* SHORT TASK *
Copy every line of text in the records below word for word, leaving out the pictures.

* RECORDS TO PROCESS *
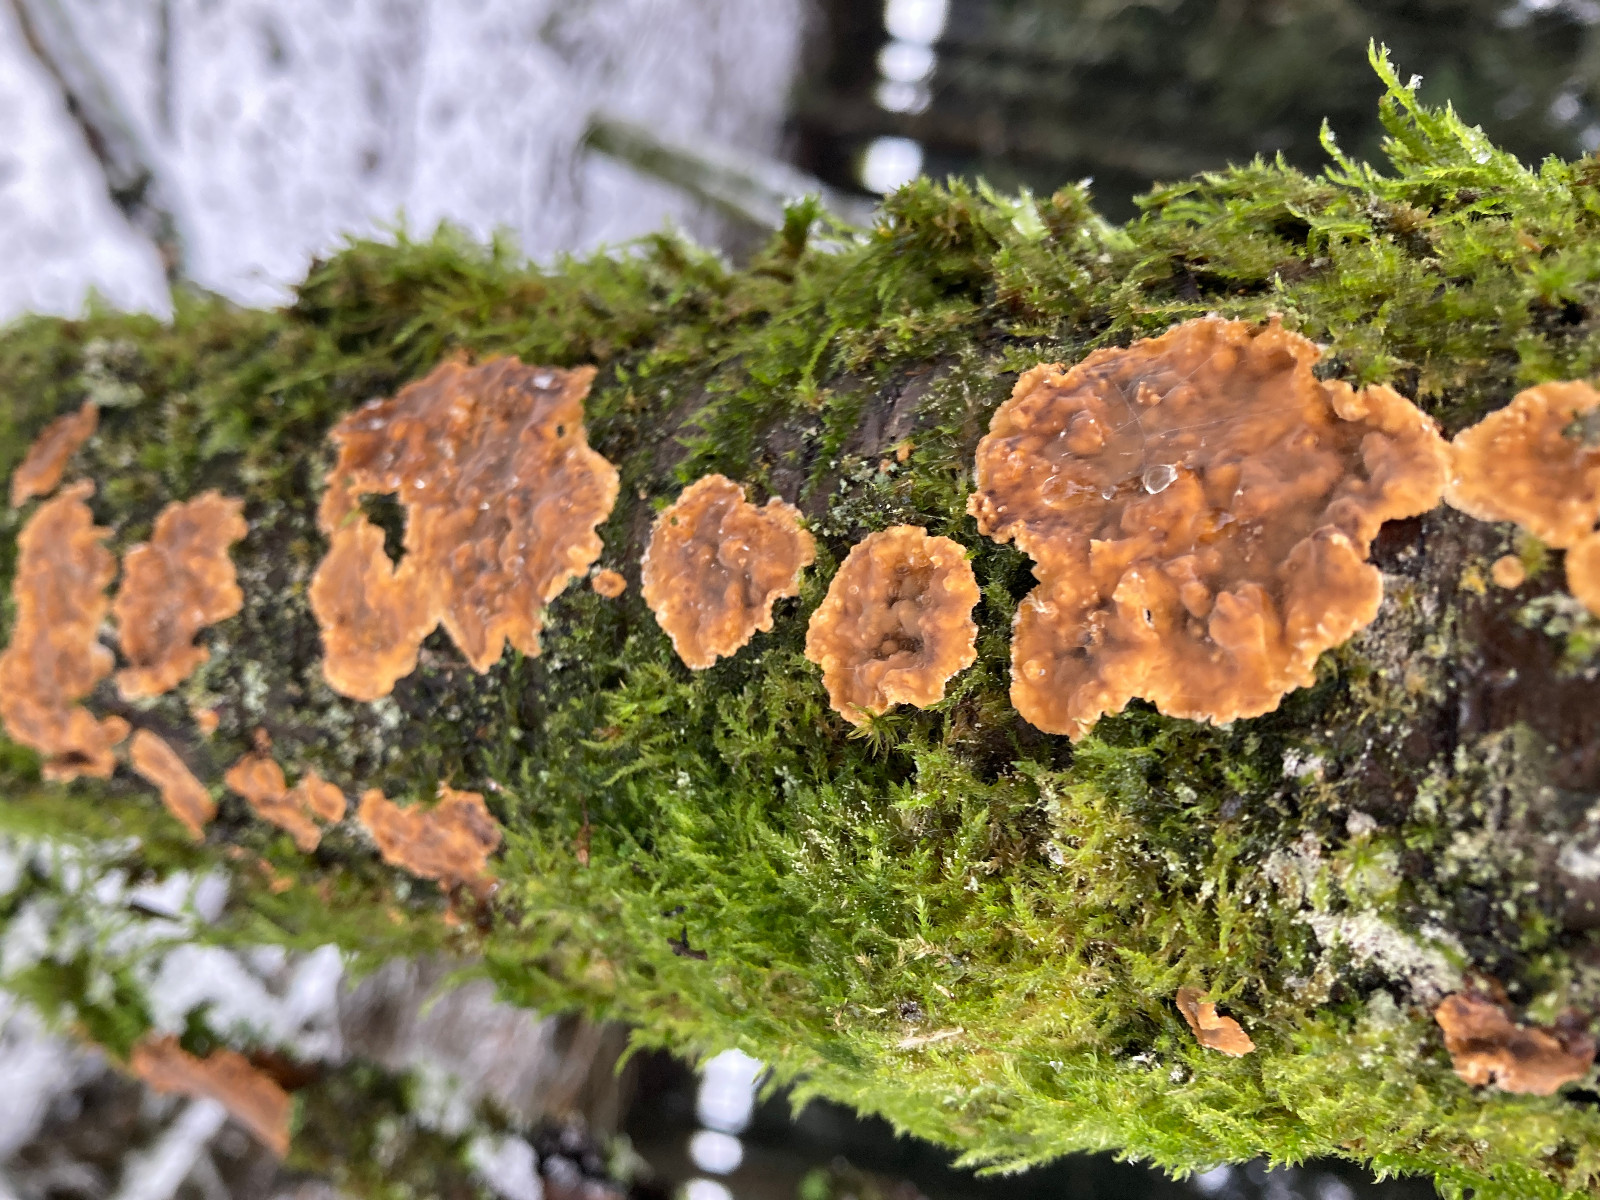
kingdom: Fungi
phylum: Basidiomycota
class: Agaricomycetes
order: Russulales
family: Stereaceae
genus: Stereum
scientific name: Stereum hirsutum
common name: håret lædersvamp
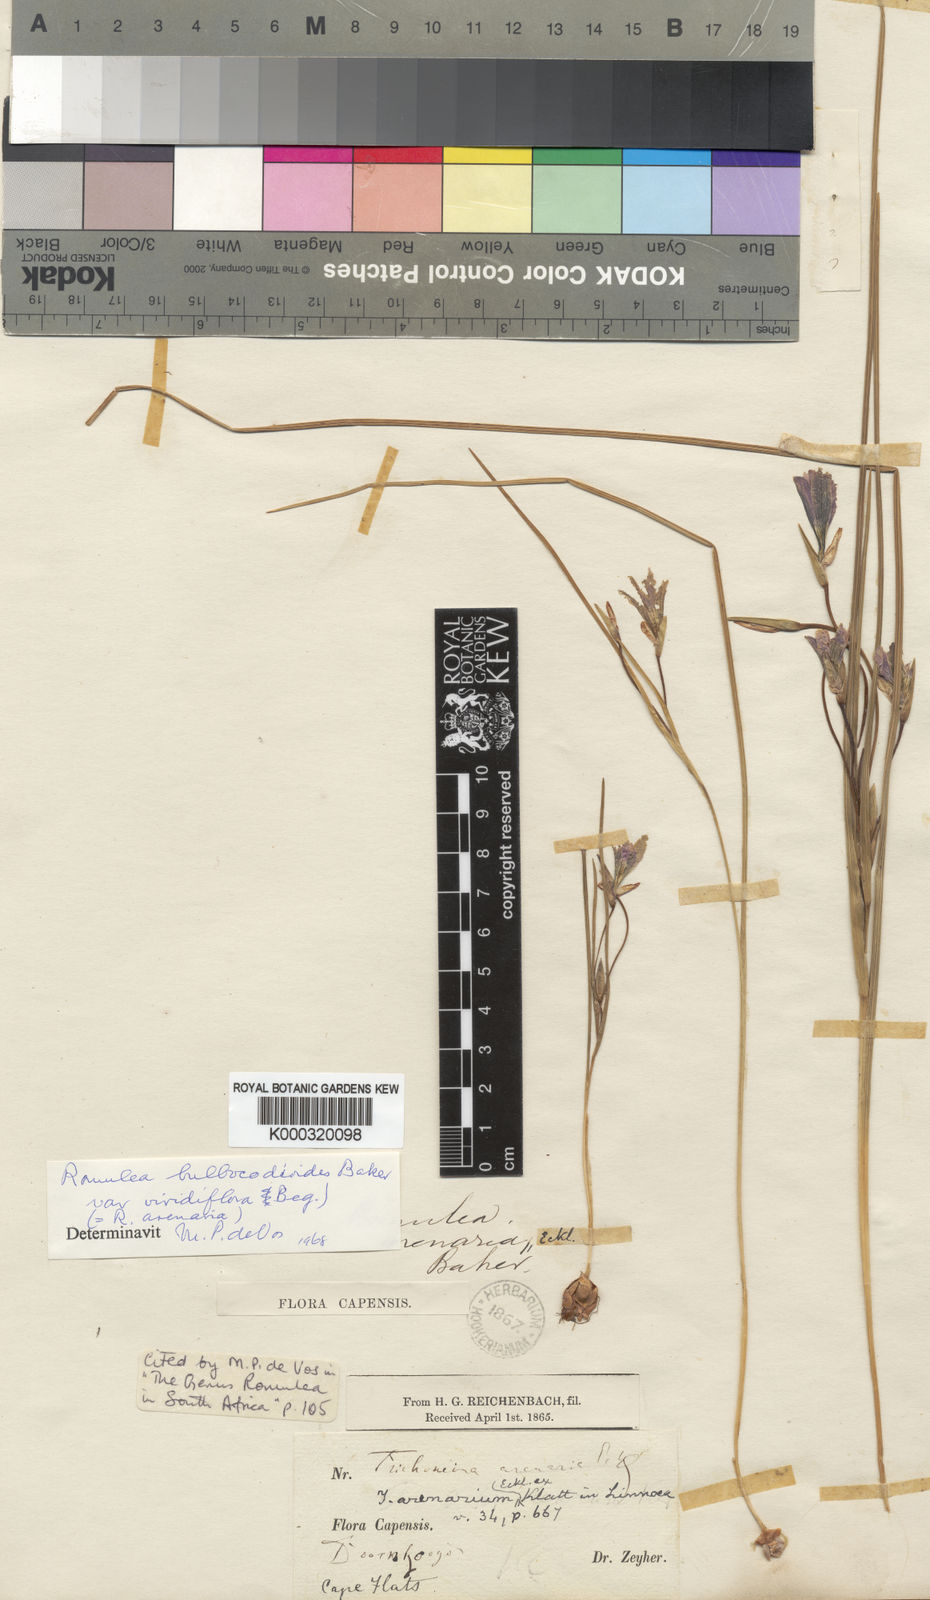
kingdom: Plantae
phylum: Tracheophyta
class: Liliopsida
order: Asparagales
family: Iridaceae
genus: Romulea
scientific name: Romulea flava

* FINISHED EXERCISE *
kingdom: Fungi
phylum: Basidiomycota
class: Agaricomycetes
order: Russulales
family: Stereaceae
genus: Stereum
scientific name: Stereum hirsutum
common name: håret lædersvamp
kingdom: Plantae
phylum: Tracheophyta
class: Liliopsida
order: Asparagales
family: Iridaceae
genus: Romulea
scientific name: Romulea flava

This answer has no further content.